Hello, I do not have much information to go on however, I’m assuming your directed graph will contain ONLY straight lines and circles.

Your problem is how do you detect a circle automatically right?

Well think of it like this. A circle is a just shape with a closed border. This lends itself a useful property, a property closely linked to the flood fill function used in any good paint utility.

If I draw the outline of a circle or for that matter any other closed polygon, I am able to apply the flood fill algorithm on that shape. If the user clicks on the inside of the shape the flood fill algorithm recursively fills that shape. So effectively, wherever the user clicks on the screen - and the flood fill algorithm has been successful, must mean the user has clicked on a circle. Of course no other bounded shapes exist other than the circle.

I’ve not had time to think about it but that would be my best guess. Good luck.

research "Hough Transform".

just try searching for "circle detection" on google

Phaelax,


Maybe I have not made myself understood enough. I mean how to detect cycle in a directed graph -- the directed graph defined in data structure. Coule you help please?


regards,
George

iamthwee,


Maybe I have not made myself understood enough. I mean how to detect cycle in a directed graph -- the directed graph defined in data structure. Coule you help please?


regards,
George

cycle, darn typos lol.

Not sure about that though. It would also help if you actually told us why you wanted to do that and for what purpose.

Is this homework, whats the actual question? It might be simpler than what you are trying to do.

Also, are you familiar with the java 2d graphics package?

iamthwee,


It is not a homework. It is for decision making solution -- like rule based intelligent solution finding application. Different rules are linked together like a graph -- while each rule is a node in the graph.

Actually, it has nothing to do with java 2d -- it is not a graphics application, it is a business intelligence application!


regards,
George

Ok, now it's clear that it is not a graphics application, although when you used the term ' circle' instead of 'cycle' you can understand where the confusion came from.

It sounds more like you need help with data structures, specifically linked lists. I'm still unsure of what you mean by detect a cycle though.

Does this have anything to do with the other post you have about finding the closest matching words in a dictionary file?

Agree. It is my typo. I think you have understood my idea now.

The two issues do not have any relationships. They are just two algorithm related issues I am meeting with currently.

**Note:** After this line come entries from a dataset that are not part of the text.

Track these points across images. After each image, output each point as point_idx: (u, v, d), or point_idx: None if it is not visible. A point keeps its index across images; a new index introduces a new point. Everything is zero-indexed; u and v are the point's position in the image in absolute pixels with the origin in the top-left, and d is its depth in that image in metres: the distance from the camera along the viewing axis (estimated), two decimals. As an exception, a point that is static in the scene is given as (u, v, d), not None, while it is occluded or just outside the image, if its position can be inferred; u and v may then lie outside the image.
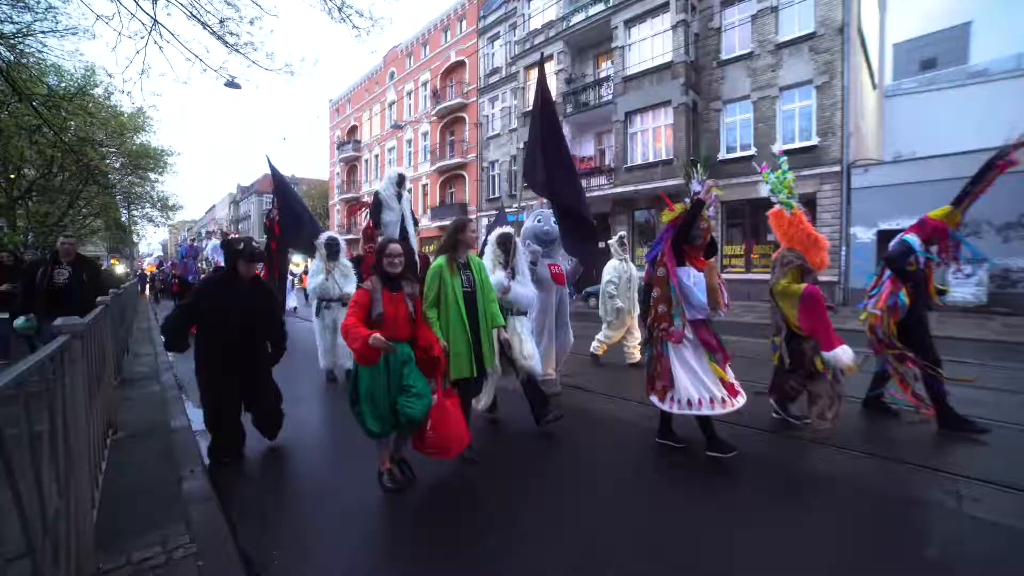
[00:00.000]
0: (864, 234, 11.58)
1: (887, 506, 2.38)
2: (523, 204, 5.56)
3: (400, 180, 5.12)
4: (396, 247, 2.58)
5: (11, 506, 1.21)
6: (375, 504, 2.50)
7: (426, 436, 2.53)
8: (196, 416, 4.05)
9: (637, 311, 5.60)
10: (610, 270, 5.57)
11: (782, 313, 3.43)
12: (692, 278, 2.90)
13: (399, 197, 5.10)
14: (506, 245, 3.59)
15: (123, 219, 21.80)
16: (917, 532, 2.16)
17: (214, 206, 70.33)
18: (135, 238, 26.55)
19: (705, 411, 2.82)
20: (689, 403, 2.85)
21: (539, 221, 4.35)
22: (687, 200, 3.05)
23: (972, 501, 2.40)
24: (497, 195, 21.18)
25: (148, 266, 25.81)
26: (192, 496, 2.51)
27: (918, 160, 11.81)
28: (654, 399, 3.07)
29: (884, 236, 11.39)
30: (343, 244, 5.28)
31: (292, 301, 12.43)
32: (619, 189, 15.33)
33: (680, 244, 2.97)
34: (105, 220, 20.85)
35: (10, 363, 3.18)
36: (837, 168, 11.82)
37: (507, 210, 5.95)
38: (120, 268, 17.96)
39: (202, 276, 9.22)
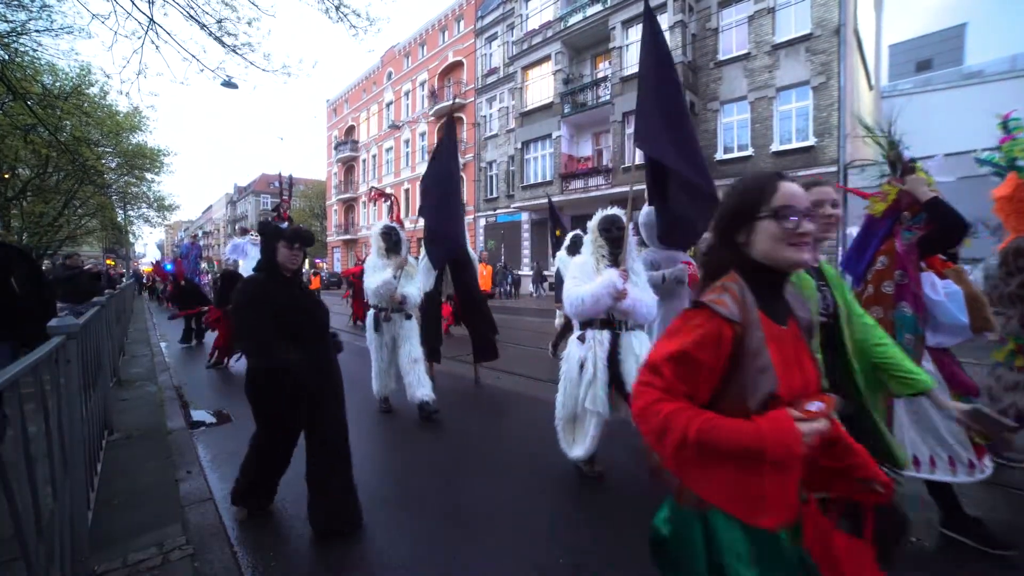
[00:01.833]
0: (860, 234, 11.65)
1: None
2: (522, 204, 5.17)
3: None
4: (801, 193, 0.98)
5: (5, 509, 1.20)
6: (372, 507, 2.49)
7: None
8: (192, 418, 4.05)
9: None
10: None
11: None
12: (939, 289, 1.99)
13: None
14: (612, 232, 2.63)
15: (119, 219, 21.70)
16: (912, 530, 2.17)
17: (211, 206, 70.11)
18: (131, 238, 26.42)
19: (939, 476, 1.92)
20: (916, 462, 1.94)
21: None
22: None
23: (965, 499, 2.41)
24: (495, 195, 21.20)
25: (145, 268, 25.68)
26: (189, 497, 2.50)
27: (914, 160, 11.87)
28: None
29: (880, 236, 11.44)
30: (405, 236, 4.18)
31: None
32: (617, 189, 15.34)
33: (943, 244, 1.99)
34: (101, 220, 20.74)
35: None
36: (834, 168, 11.88)
37: (503, 210, 5.40)
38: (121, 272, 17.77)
39: (212, 275, 9.26)
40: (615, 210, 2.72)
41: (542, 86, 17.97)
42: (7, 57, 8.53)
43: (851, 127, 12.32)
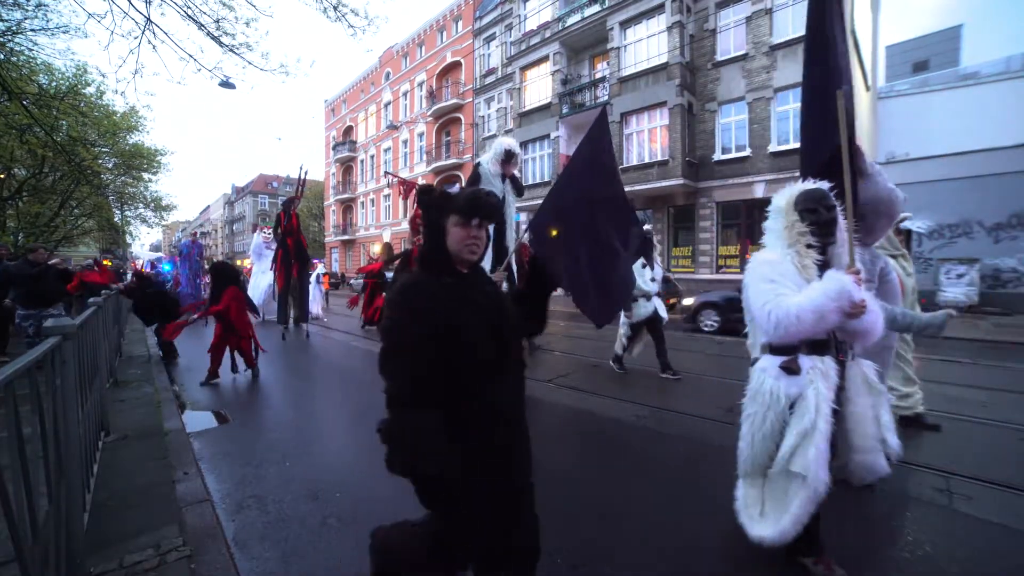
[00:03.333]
0: (858, 234, 11.70)
1: (879, 502, 2.40)
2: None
3: (508, 156, 3.94)
4: None
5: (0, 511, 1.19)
6: (372, 509, 2.49)
7: None
8: (190, 419, 4.03)
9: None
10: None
11: None
12: None
13: (503, 177, 3.96)
14: (820, 213, 1.77)
15: (116, 219, 21.63)
16: (909, 529, 2.18)
17: (208, 206, 69.95)
18: (128, 239, 26.33)
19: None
20: None
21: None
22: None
23: (963, 498, 2.42)
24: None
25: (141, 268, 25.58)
26: (186, 498, 2.49)
27: (911, 161, 11.94)
28: None
29: (877, 236, 11.48)
30: None
31: (316, 306, 11.40)
32: (615, 190, 15.35)
33: None
34: (98, 221, 20.68)
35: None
36: (831, 169, 11.92)
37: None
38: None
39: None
40: (815, 184, 1.83)
41: (540, 86, 17.99)
42: (2, 57, 8.50)
43: (848, 128, 12.34)
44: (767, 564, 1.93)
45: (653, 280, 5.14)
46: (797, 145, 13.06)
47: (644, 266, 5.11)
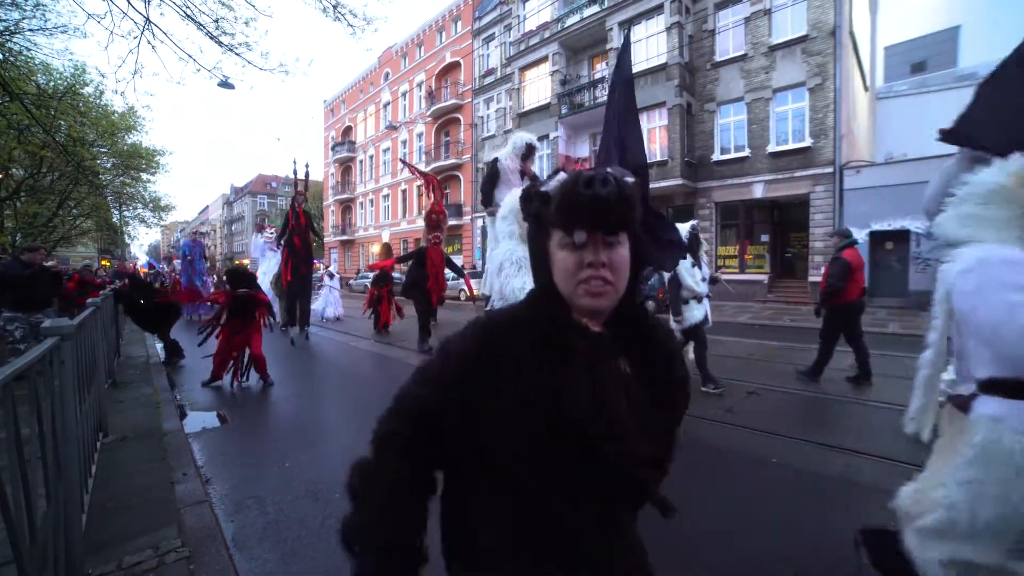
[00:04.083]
0: (857, 235, 11.69)
1: (875, 502, 2.39)
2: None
3: (529, 150, 3.83)
4: None
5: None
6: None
7: None
8: (189, 420, 4.01)
9: None
10: None
11: None
12: None
13: (521, 175, 3.80)
14: None
15: (115, 220, 21.61)
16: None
17: (207, 207, 69.91)
18: (127, 239, 26.29)
19: None
20: None
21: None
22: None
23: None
24: (492, 196, 21.16)
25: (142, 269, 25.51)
26: (185, 500, 2.48)
27: (909, 161, 11.95)
28: None
29: (876, 237, 11.51)
30: None
31: (334, 308, 11.18)
32: (614, 190, 15.35)
33: None
34: (96, 221, 20.66)
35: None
36: (830, 169, 11.94)
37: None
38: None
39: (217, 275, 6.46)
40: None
41: (539, 87, 18.00)
42: (1, 57, 8.49)
43: (846, 128, 12.38)
44: (767, 565, 1.93)
45: (704, 280, 4.62)
46: (796, 145, 13.11)
47: (693, 265, 4.54)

Anyway, do you have any idea of the solution?


regards,
George

Hi,

I wonder why people think about graphics applications when they read "directed graph". Actually, it is clearly defined what that means.

However, you can detect cycles in directed graphs by using the DFS algorithm. (Depth-first-search)

For example consider the following directed graph with the vertices A,B,C,D,E,F,G,H:

C->B
B->A
C->D
D->E
D->G
E->F
F->G
G->H
H->D

I guess you want to graph this on a piece of paper

Let's say that every vertice is marked as "white".
We can only move to "white" vertices from now on.

Now, let's assume our DFS algorithm starts at C (to keep it simple).

We mark C as "gray" and move to B.
We mark B as "gray" and move to A.
We mark A as "gray" and we can't get any further here, so we mark A as "black" and move back to B which we will also mark as "black", since there is no way away from B other than moving to A again which is already "black".
Now, we move back to C which we will leave "gray", since there is still an open way away from C. We move from C to D.
We mark D as "gray" and move to E.
We mark E as "gray" and move to F.
We mark F as "gray" and move to G.
We mark G as "gray" and move to H.
We mark H as "gray" and move to D, which is "GRAY". This means that D is part of the actual path that is being considered by our DFS algorithm. We found a circle!!! This means that whenever we find a vertice (by moving forward) which is marked "gray" we have a cycle, and we then can terminate with return value "true" or whatever

This is supposed to be a short example, you should read over some more detailed description of DFS if you don't understand this. Every vertice in DFS has 3 states, "white", "gray" or "black". You can also say "not processed", "being processed", "processed" or whatever...it's up to you.

This algorithm also works if a directed graph is not strongly connected.